The vector-ordering filter (VOF) technique involves a procedure for sampling a large population of data vectors to select a subset of data vectors that fully characterize the state space of the large population. The VOF technique enables a large reduction of the volume of data that must be handled in the automated-monitoring system and method discussed in the two immediately preceding articles. In so doing, the VOF technique enables the development of data-driven mathematical models of a monitored asset from sets of data that would otherwise exceed the memory capacities of conventional engineering computers.
Data-driven mathematical models have been shown to offer high fidelity for purposes of control and monitoring of assets. In practice, a collection of asset-operating observations is acquired with the intention that the collection contain observations characteristic of the full dynamic range of operation of the asset. Often, such a collection contains an extremely large number of observations, many of which are redundant. The VOF technique fills the need for a means to extract, from the original collection of observational data, a reduced data matrix that excludes redundant data while maintaining the full statistical character and dynamic range of the original data. The reduced data matrix can then be used as the input data for development of a mathematical model of the monitored asset, or as training data for a neural-network substitute for an explicit mathematical model of the asset.
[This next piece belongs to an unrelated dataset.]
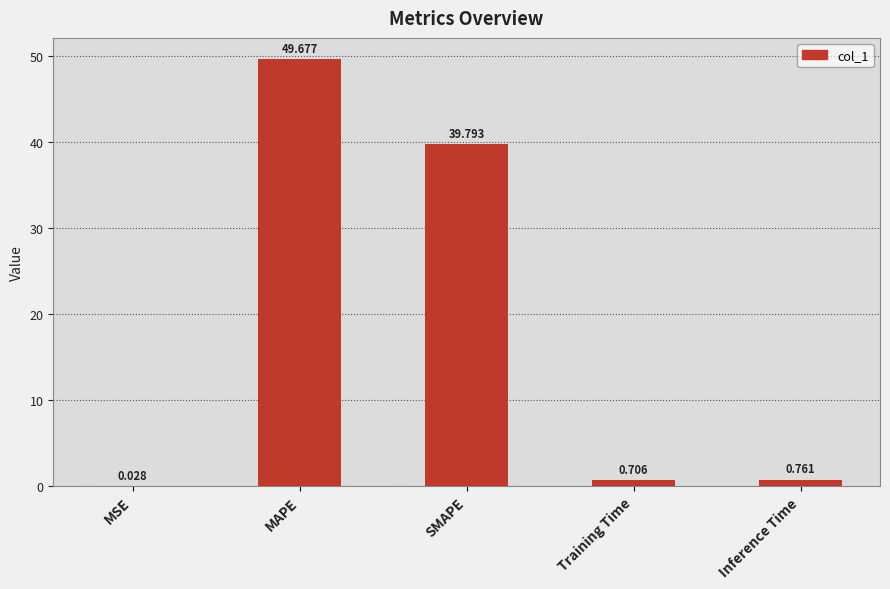

Which label corresponds to the largest value in the chart?

MAPE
Alternatively, the reduced data matrix can, itself, be used directly as a mathematical model of the monitored asset, as is commonly done in multivariate state-estimation techniques.
The original data are collected from the asset over a range of operating states and are put in matrix form. Each column vector in the original data matrix represents the signal values acquired at a particular operational state of the asset. Thus, the number of columns of the original data matrix equals the number of observed states and the number of rows in this matrix equals the number of signals acquired at each observation. In the VOF technique, one extracts the reduced data matrix from the original data matrix through the selection of a representative subset of the column (state) vectors.
In its simplest form, the VOF procedure is a two-stage procedure, in the first stage of which one selects those data vectors that characterize the extrema present in the original data. At the beginning of the first stage, one finds the extrema of each signal as represented by the minimum and maximum values in the corresponding row of the original data matrix. The column vectors that contain these values are selected as candidates for inclusion in the reduced data matrix. Before a candidate column vector is added to the reduced data matrix, it is compared with those column vectors already in the reduced data matrix to ensure that only one copy of that vector ends up in the reduced data matrix. In the second stage, one orders the column vectors of the original data matrix by their Euclidean norms and then selects a subset of the vectors according to a spacing criterion. All column vectors selected in this way are compared to those vectors selected during the first stage. Only those column vectors that were not already included in the reduced data matrix during the first stage are added to the reduced data matrix.
Practical sets of data tend to be so large that excessive computer memory would be necessary for a single pass of the two-stage VOF procedure over all the data. In such a case, the VOF procedure can be applied recursively to successive subsets of the original data that are small enough to fit in the available memory. The figure presents plots from an example of a two-pass application of the VOF technique to some space-shuttle engine vibration data.